Key Points
- Clean energy stocks are expected to perform strongly in 2026, driven by rising power demand.
- The boom in AI and data centers is the primary catalyst, driving significant new electricity demand.
- Morgan Stanley predicts data centers will account for 75% of new power demand over the next five years.
- GE Vernova, Bloom Energy, and First Solar are well-positioned to benefit.
The clean energy sector is poised for a strong 2026, driven largely by the explosive growth of data centers. According to a new Morgan Stanley analysis, the insatiable demand for power from the AI industry is set to become a key driver for clean energy companies.
The investment bank forecasts a massive 150 GW of new power demand from data centers by 2030. That’s a huge number, accounting for about 75% of all new power needs over the next five years. This surge will push overall electricity consumption growth to nearly 3% a year, a dramatic increase from the flat levels of the past decade.

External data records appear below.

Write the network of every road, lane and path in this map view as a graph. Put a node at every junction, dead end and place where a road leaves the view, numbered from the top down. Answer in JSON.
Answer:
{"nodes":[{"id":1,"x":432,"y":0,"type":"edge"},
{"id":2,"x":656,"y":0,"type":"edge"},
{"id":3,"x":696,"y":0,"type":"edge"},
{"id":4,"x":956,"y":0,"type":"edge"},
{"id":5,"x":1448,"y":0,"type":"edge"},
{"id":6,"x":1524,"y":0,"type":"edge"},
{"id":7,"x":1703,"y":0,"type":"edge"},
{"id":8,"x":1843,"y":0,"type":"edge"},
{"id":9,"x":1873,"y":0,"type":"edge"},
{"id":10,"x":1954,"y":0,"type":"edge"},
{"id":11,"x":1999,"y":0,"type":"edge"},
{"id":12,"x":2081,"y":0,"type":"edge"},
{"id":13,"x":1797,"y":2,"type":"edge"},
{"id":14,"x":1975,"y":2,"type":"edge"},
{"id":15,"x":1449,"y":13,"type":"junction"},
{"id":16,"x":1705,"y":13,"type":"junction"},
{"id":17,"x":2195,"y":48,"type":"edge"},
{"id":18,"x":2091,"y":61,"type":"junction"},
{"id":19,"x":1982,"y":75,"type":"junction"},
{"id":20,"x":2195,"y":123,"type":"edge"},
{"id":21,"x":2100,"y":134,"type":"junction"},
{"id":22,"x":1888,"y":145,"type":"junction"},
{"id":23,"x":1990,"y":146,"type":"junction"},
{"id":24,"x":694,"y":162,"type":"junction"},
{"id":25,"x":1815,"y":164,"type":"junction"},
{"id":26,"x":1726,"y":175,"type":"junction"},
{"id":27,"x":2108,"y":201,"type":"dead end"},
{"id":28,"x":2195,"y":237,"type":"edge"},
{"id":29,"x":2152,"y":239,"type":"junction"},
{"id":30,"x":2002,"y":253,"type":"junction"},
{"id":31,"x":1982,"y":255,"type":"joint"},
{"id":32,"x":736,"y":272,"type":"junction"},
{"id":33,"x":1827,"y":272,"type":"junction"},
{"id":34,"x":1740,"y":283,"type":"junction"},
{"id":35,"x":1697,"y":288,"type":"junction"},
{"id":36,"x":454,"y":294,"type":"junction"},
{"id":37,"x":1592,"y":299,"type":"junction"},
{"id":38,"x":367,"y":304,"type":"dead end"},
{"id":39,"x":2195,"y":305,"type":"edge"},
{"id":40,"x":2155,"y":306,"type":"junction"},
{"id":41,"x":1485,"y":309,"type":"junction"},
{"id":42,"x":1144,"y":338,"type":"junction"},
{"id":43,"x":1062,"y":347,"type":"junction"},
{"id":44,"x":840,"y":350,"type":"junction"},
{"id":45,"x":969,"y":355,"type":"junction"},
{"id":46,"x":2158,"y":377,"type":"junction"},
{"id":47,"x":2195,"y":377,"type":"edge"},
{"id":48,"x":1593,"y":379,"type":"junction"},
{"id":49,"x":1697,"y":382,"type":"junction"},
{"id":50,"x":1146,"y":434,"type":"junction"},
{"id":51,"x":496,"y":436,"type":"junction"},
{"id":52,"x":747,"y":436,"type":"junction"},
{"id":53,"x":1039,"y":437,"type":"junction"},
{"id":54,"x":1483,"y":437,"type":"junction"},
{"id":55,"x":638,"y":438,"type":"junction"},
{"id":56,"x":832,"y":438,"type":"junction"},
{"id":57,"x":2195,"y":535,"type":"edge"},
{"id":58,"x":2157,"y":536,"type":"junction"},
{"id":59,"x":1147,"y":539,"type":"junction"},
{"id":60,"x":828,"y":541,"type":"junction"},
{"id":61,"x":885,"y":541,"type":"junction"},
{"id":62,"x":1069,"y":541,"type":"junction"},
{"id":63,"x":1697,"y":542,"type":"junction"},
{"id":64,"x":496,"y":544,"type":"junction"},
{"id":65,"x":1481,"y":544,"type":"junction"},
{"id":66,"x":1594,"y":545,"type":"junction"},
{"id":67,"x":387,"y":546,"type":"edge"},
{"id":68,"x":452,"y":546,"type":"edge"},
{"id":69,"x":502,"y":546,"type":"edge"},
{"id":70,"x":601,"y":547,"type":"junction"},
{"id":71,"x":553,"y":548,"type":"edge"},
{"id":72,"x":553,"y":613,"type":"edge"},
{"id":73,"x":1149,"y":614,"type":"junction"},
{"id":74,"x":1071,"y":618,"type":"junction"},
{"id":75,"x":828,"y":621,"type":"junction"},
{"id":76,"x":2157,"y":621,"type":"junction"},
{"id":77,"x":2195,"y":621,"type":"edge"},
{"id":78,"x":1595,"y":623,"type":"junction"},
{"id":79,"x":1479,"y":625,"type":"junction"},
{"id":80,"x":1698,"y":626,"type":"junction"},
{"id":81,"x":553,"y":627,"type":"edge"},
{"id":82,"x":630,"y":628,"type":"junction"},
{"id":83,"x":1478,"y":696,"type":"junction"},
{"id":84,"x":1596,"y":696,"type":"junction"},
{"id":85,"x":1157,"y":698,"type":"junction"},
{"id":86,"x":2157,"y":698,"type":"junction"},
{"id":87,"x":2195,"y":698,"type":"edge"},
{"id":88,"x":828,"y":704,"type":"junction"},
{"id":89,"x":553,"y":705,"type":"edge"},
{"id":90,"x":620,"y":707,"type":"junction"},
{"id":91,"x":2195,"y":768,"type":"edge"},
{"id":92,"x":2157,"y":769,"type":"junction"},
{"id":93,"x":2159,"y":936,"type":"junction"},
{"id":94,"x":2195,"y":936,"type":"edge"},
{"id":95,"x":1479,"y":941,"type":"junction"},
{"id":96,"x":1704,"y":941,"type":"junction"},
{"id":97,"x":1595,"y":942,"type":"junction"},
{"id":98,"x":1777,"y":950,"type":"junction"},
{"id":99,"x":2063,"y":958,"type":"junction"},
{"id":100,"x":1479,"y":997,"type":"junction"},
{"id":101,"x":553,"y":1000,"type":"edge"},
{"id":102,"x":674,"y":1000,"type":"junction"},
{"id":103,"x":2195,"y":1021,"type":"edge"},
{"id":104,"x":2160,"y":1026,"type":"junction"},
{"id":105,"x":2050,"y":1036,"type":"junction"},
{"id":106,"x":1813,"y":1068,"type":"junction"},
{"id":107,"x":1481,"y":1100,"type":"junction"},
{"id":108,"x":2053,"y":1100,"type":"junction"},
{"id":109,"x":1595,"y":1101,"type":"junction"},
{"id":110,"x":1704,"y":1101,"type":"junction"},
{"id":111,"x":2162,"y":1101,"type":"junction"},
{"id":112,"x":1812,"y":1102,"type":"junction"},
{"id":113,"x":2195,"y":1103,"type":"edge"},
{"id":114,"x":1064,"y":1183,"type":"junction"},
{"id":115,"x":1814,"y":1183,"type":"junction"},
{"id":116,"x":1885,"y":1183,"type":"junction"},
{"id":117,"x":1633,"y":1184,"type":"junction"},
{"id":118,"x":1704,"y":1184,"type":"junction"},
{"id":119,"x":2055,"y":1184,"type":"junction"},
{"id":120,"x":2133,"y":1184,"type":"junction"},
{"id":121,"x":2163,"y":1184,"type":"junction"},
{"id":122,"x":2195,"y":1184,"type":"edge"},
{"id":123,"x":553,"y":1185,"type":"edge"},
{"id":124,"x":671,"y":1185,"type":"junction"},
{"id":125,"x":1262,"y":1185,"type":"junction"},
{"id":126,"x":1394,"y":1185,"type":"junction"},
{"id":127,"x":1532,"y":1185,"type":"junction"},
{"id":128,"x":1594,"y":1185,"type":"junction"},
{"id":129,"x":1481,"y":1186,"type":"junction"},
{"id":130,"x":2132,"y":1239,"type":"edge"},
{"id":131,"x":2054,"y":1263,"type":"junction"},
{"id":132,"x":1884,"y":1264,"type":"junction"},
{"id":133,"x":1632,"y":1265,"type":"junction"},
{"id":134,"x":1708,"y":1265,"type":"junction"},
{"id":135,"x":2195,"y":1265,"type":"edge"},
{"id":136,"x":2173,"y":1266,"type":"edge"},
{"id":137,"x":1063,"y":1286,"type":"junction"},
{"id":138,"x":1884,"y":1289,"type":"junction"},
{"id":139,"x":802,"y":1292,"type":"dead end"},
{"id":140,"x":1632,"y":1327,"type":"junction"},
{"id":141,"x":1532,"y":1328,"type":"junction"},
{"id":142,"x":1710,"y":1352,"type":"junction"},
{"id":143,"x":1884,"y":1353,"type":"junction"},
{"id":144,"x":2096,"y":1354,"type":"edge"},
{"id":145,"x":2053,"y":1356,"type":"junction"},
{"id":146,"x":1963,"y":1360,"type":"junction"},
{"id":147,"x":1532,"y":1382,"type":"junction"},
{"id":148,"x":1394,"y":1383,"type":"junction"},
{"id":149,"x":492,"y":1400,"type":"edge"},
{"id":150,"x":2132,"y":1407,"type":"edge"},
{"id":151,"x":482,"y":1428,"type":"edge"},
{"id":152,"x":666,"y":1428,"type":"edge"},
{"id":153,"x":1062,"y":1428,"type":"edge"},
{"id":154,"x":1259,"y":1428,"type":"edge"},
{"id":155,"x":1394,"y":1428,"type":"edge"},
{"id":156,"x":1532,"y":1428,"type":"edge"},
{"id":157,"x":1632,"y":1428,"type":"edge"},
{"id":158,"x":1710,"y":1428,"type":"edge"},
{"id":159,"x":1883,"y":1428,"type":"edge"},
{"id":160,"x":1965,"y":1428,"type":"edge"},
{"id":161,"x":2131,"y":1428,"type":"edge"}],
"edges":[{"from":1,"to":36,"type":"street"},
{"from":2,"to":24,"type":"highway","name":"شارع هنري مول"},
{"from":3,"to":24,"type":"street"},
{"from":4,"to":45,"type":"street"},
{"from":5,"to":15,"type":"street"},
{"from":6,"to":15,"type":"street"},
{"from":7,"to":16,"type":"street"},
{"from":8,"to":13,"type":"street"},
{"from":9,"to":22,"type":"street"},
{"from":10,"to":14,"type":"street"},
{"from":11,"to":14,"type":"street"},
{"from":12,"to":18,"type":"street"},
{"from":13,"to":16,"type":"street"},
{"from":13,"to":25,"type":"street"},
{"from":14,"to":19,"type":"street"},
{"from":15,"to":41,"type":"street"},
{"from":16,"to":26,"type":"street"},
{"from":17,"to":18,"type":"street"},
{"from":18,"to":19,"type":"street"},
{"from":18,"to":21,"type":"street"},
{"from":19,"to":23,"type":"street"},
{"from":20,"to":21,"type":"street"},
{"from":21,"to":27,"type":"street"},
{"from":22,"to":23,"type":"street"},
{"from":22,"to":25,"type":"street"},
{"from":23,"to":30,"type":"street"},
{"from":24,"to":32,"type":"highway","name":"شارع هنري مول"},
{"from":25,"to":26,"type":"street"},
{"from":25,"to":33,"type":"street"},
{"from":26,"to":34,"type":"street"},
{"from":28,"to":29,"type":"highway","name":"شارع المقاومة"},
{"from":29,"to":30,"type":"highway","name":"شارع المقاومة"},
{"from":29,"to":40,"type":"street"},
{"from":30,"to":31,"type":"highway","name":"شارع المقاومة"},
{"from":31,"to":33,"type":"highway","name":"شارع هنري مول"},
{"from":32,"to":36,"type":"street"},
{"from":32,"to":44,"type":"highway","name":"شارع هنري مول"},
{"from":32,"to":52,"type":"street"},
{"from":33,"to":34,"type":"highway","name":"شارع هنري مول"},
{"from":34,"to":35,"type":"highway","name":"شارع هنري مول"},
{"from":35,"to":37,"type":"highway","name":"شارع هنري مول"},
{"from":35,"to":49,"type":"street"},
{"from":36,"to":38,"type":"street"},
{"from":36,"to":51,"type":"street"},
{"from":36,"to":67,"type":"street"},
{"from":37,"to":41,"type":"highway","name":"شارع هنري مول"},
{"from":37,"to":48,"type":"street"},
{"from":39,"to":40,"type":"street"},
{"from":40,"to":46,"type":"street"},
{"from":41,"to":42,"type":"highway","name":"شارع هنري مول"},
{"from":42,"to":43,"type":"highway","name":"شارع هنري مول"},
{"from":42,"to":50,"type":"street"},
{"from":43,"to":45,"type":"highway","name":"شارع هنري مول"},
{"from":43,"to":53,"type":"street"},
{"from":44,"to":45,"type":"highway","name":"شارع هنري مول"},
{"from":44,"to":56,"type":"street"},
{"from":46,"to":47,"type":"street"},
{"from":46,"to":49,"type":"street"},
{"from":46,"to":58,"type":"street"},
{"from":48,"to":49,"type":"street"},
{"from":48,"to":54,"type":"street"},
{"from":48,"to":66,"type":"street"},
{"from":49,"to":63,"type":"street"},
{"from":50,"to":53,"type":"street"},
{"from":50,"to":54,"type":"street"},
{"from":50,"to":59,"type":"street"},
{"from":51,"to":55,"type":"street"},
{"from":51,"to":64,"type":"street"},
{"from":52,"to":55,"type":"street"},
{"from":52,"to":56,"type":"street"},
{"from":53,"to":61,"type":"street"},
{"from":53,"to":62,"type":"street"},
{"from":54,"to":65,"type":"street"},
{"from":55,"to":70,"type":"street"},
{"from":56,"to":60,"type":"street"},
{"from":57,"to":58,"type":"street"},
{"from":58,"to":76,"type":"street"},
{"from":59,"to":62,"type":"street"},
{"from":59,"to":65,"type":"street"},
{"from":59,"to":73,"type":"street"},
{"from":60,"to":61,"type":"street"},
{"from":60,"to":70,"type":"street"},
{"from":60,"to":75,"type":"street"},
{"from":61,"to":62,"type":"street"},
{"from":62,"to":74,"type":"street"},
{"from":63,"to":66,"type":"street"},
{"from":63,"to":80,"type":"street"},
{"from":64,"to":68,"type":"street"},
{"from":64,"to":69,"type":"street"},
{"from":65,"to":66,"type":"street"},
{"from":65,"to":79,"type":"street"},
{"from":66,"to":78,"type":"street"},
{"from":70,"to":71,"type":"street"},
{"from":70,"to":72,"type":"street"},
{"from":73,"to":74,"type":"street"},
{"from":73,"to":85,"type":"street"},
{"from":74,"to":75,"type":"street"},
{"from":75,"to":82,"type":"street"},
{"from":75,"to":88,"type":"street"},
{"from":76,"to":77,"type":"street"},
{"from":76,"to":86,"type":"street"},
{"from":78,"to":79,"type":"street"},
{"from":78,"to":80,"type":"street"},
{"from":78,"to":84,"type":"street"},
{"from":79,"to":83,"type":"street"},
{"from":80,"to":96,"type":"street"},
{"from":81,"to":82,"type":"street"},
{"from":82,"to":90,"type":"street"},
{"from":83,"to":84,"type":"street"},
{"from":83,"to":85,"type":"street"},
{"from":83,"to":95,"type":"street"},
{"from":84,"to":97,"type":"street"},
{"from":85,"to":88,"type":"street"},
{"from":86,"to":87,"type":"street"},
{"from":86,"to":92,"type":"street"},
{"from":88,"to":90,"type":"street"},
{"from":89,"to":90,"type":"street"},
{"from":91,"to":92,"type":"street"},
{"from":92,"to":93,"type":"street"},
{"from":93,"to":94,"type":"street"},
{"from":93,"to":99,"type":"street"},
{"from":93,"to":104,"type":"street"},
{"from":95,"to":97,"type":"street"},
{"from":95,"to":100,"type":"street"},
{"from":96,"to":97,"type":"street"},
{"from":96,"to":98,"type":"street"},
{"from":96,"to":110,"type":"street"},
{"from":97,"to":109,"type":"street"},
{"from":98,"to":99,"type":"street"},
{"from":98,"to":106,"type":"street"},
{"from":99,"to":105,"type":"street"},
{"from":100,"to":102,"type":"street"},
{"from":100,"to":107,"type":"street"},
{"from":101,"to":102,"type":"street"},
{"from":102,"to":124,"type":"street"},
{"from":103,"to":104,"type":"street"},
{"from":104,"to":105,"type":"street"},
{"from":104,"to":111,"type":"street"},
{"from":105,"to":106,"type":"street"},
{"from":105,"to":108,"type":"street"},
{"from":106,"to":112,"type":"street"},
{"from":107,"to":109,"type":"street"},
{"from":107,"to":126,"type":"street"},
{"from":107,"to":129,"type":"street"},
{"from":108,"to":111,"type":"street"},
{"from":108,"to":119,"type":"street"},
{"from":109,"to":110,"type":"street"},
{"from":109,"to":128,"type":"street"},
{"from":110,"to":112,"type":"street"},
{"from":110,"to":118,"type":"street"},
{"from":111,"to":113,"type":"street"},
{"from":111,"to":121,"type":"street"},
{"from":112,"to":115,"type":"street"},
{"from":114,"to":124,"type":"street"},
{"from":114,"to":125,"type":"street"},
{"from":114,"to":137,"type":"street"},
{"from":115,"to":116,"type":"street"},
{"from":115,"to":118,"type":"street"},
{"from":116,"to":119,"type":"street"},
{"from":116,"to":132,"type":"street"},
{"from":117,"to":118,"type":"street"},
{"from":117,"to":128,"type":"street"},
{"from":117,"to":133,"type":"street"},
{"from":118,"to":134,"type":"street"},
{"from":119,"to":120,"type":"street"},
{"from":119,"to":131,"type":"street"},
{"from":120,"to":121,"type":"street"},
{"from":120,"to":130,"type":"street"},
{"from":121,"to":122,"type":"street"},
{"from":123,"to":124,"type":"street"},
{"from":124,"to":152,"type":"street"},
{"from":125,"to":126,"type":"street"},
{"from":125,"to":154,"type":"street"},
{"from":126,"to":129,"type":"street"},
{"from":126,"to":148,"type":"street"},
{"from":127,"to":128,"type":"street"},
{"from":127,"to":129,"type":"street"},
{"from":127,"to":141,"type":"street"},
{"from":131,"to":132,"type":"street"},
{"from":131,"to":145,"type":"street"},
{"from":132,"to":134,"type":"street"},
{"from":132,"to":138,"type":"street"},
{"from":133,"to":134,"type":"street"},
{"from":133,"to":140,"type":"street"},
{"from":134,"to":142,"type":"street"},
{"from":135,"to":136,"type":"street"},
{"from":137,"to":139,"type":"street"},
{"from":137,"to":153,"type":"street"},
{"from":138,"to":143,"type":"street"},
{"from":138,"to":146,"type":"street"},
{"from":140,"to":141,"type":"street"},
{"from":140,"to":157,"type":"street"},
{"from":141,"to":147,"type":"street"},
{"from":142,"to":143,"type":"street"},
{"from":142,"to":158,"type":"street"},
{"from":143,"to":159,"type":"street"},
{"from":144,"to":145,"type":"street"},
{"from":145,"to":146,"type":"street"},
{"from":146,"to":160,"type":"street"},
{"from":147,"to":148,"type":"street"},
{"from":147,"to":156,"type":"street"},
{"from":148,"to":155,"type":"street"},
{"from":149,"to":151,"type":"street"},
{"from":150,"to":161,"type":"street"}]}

To meet this demand, utilities will need to build significant new power-generation capacity, and clean energy companies are well-positioned to benefit. Morgan Stanley has highlighted three companies as particularly well-positioned to ride this wave.
GE Vernova, with its wide range of power generation technologies, is expected to see a boost in orders.
Bloom Energy, which manufactures fuel cell systems, offers a reliable power source that is expected to be in high demand. And First Solar, a leading solar panel manufacturer, is set to capitalize on the increased focus on solar power.
After a period of policy uncertainty, the market is now shifting its focus to these strong demand fundamentals. With data centers needing a range of power sources—from natural gas and solar to storage and fuel cells—the outlook for the clean tech space is brighter than ever.